CRTs are vacuum tubes, made primarily of glass, which constitute the video display components of televisions, computer monitors and other electronic devices. Televisions and color computer monitors contain an average of four pounds of lead (the exact amount depends on the size and make). Lead is a toxic metal that can cause delayed neurological development in children and other adverse health effects in adults. If reuse or repair of a CRT is not a practical option, CRTs can be sent for recycling, which typically consists of disassembly for the purpose of recovering valuable materials from the CRTs.
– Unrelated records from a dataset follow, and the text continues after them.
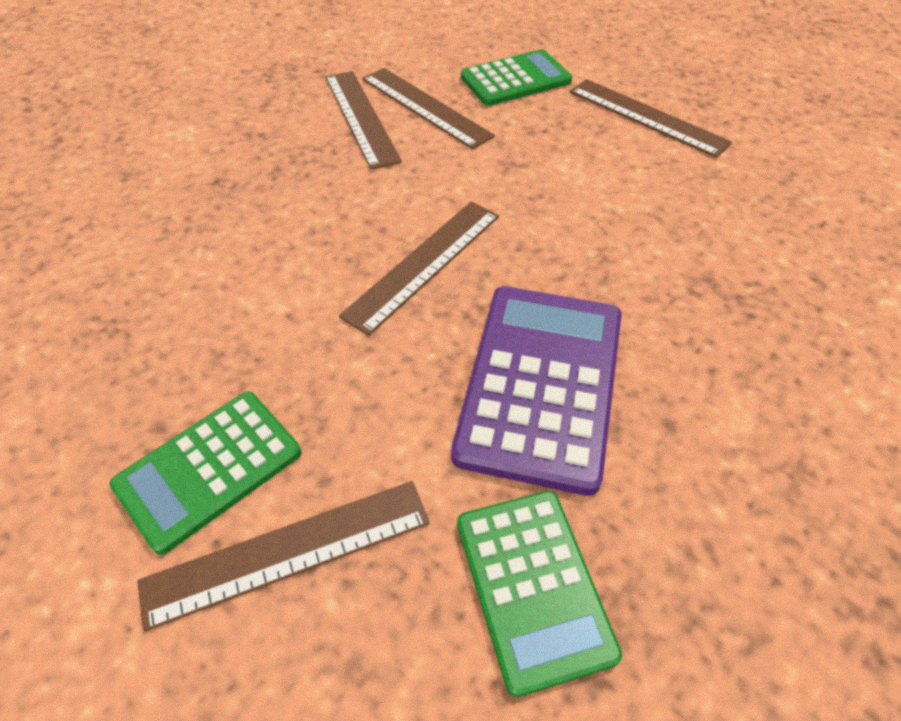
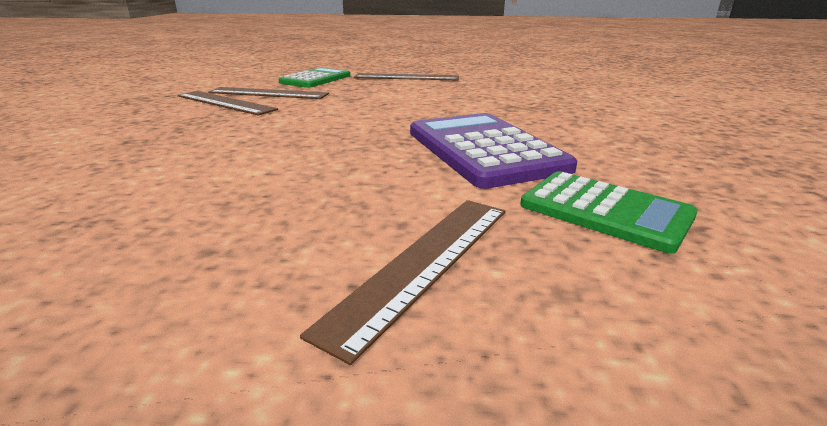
camera: 35 degrees left, 25 degrees down
(209, 469) = (291, 252): green calculator -> none
(423, 264) = (345, 134): brown ruler -> none

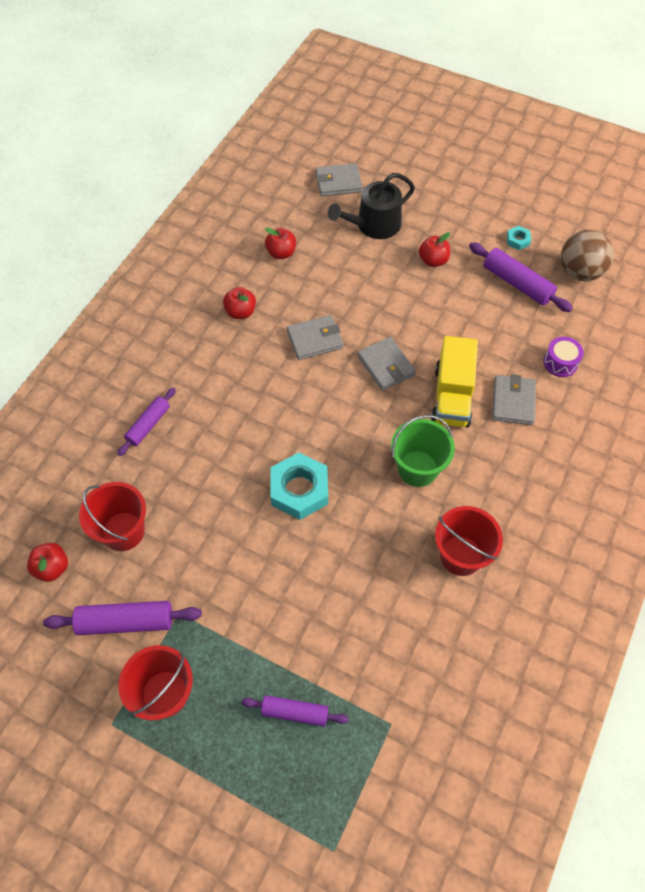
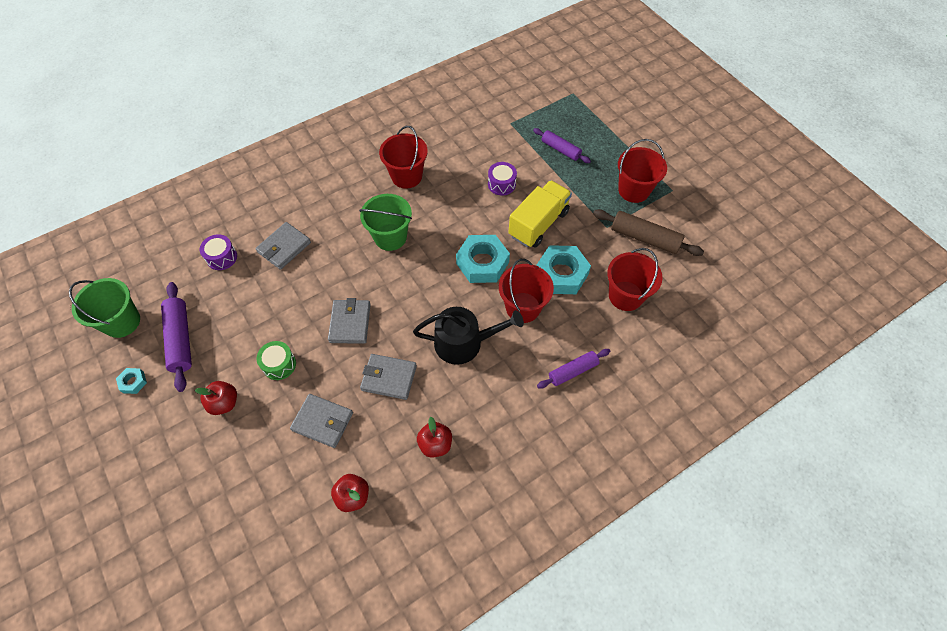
camera: 150 degrees left, 0 degrees up
(52, 568) = (687, 295): red apple -> none
(126, 621) = (644, 238): purple rolling pin -> brown rolling pin
(206, 521) = (561, 274): none -> turquoise nut
(229, 463) = (523, 307): none -> red bucket
(338, 182) = (224, 566): grey wallet -> grey wallet (323, 421)
(340, 607) = (501, 184): none -> purple drum
(373, 225) = (239, 479): black watering can -> black watering can (464, 343)
(416, 305) = (279, 364): none -> green drum
(452, 396) = (322, 273): yellow truck -> yellow truck (538, 224)
(579, 272) = (122, 322): brown ball -> green bucket

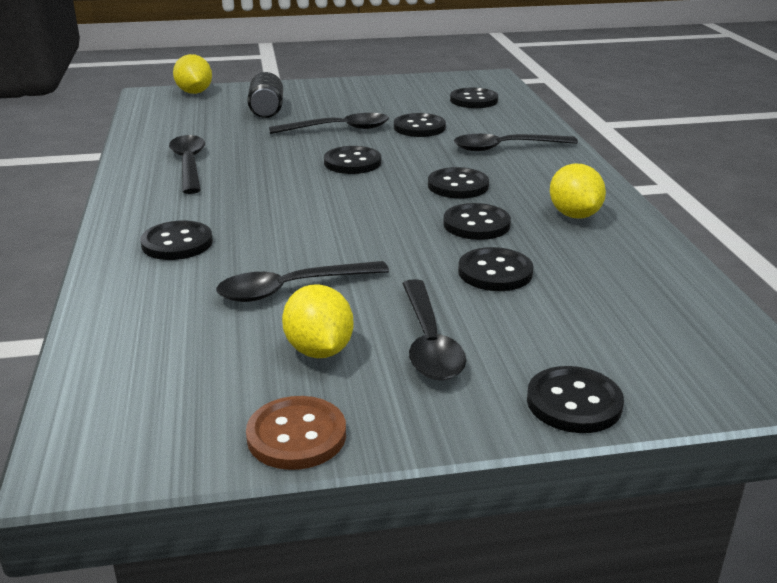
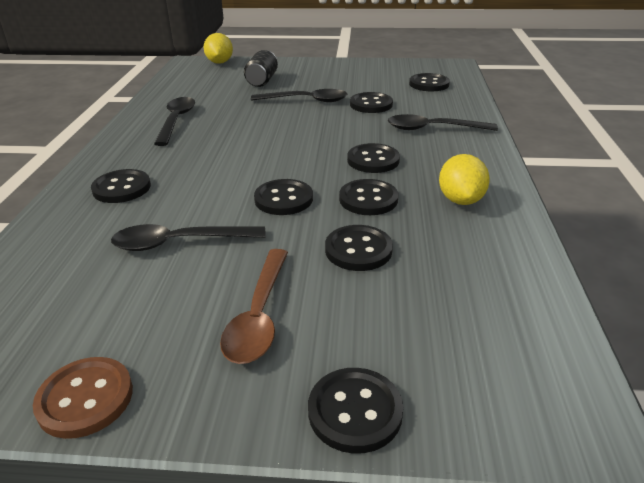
camera: 15 degrees right, 5 degrees up
(319, 350) = (162, 308): yellow lemon -> none
(352, 162) = (299, 130): black button -> black button (283, 199)
(429, 342) = (259, 316): black spoon -> brown spoon

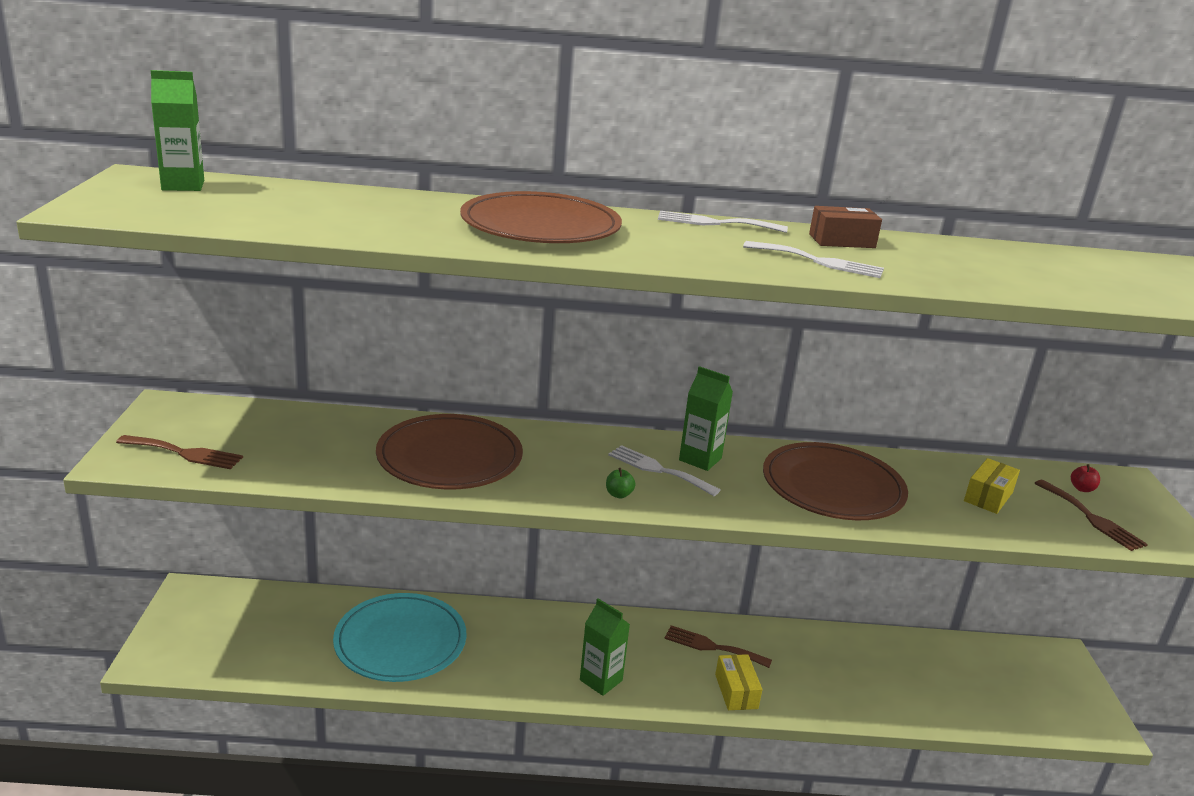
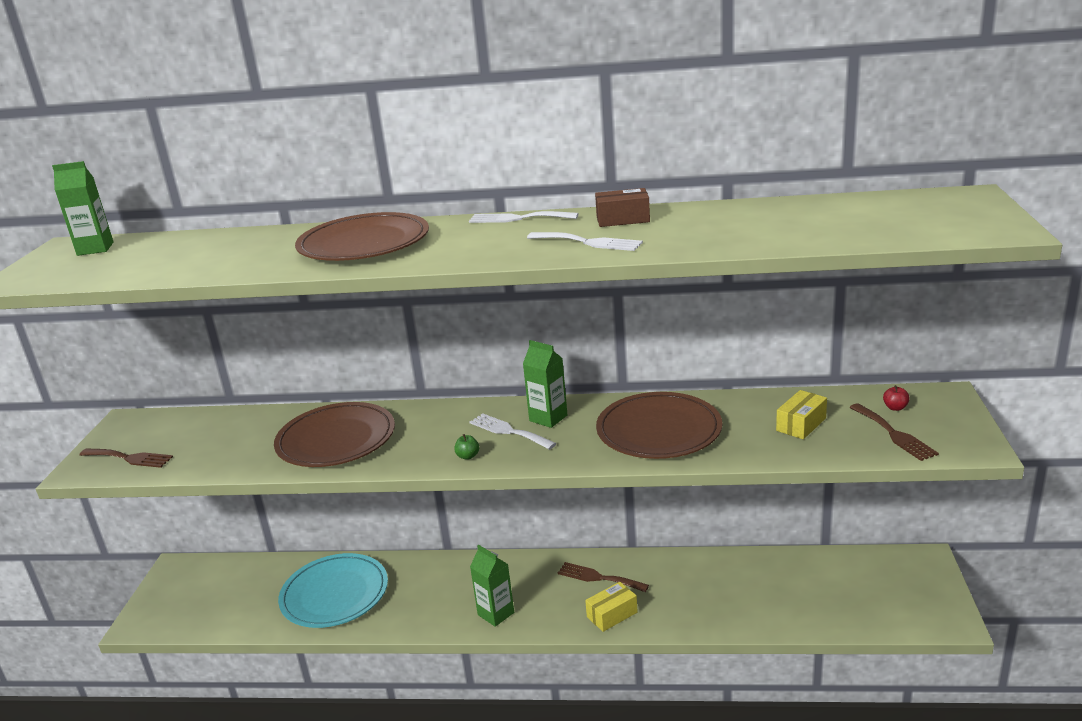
camera: 10 degrees right, 0 degrees up
(736, 691) = (612, 614): yellow box -> yellow box turned 60 degrees clockwise

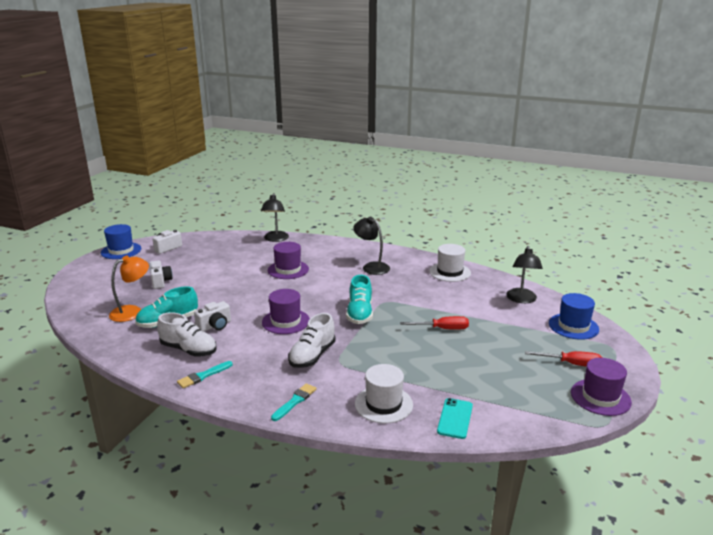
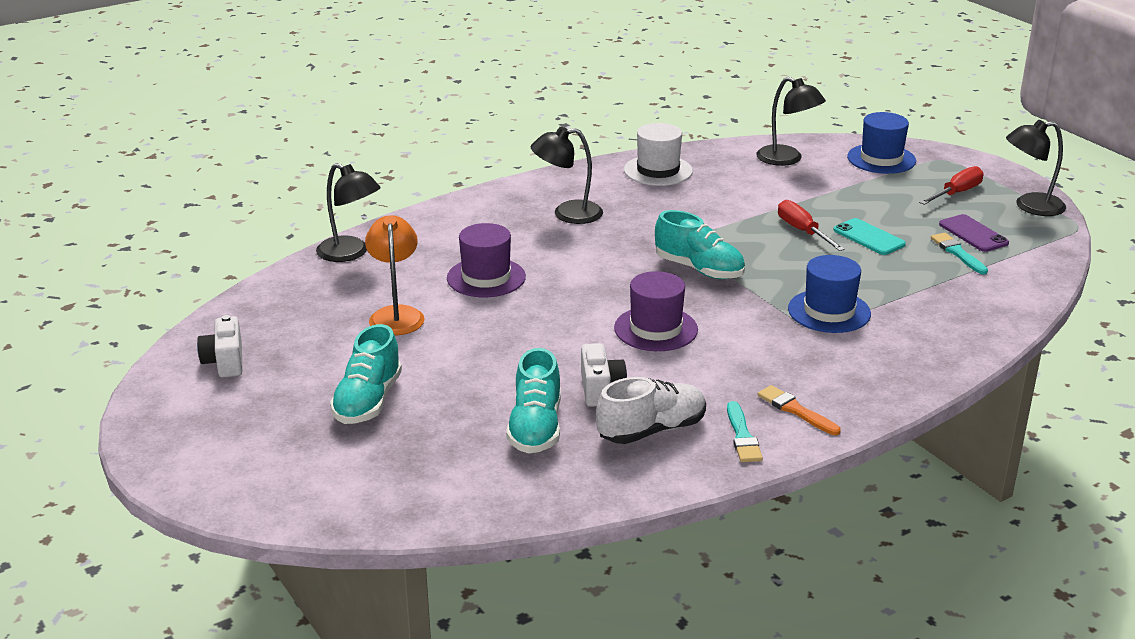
camera: 55 degrees left, 5 degrees up
(121, 251) = (158, 413): blue hat -> blue hat (829, 311)
(132, 311) = (453, 454): orange lamp -> orange lamp (396, 315)
(160, 281) = (368, 401): white camera -> turquoise shoe
(243, 384) = (795, 410): none -> orange brush
(295, 401) = (875, 384): turquoise brush -> turquoise brush (957, 253)
(312, 356) = (775, 338): white shoe -> none
(383, 404) = (935, 327): white hat -> none
(442, 329) = (802, 231): red screwdriver -> red screwdriver turned 60 degrees counterclockwise
(455, 418) = (1001, 296): turquoise phone -> turquoise phone (869, 237)
(525, 385) = (973, 234): none -> purple phone
(600, 397) = (1030, 206): purple hat -> black lamp

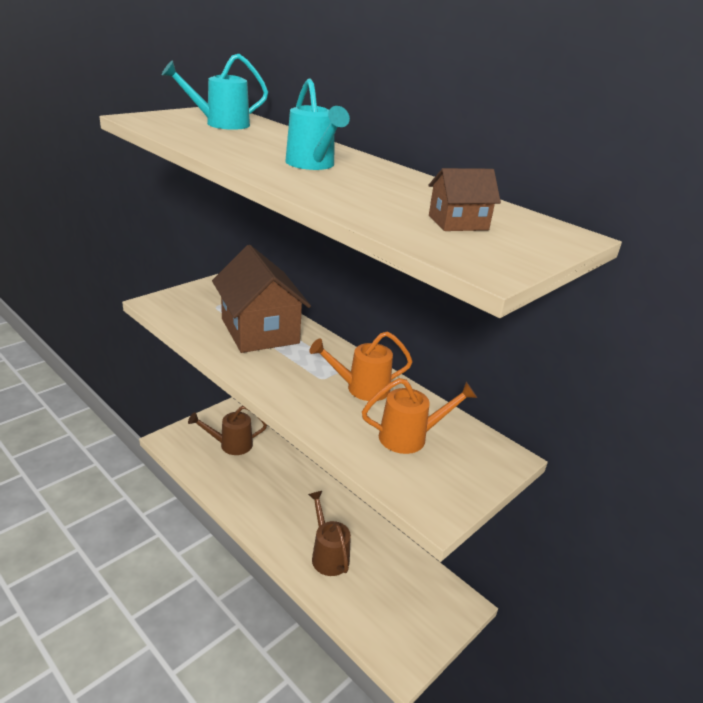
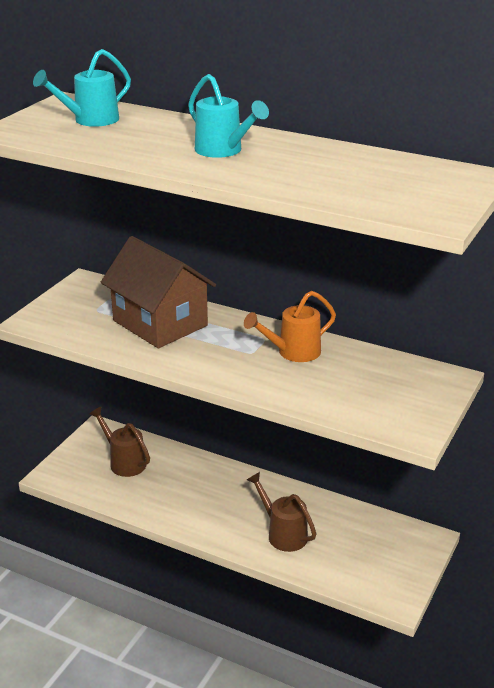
camera: 15 degrees left, 0 degrees up
(231, 445) = (124, 462): brown watering can -> brown watering can turned 75 degrees clockwise
(410, 437) = (361, 382): orange watering can -> none
(458, 223) = (387, 183): brown house -> none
From 1994 through 1998, EPA’s Common Sense Initiative (CSI) Computers and Electronics Subcommittee (CES) formed a workgroup to examine regulatory barriers to pollution prevention and electronic waste recycling. The workgroup explored the problems of managing mounting volumes of outdated computer and electronics equipment. In 1998, the CSI Council issued a document titled Recommendation on Cathode Ray Tube (CRT) Glass-to-Glass Recycling. In this document, the Council recommended streamlined regulatory requirements for CRTs to encourage recycling and better management.

In 2002, EPA issued proposed a conditional exclusion from the definition of solid waste for recycled CRTs and CRT glass (See 67 FR 40508, June 12, 2002). The purpose of these proposed simplified requirements was to encourage greater reuse, recycling, and better management of this growing wastestream, while maintaining necessary environmental protection. In 2006, EPA issued the final CRT rule.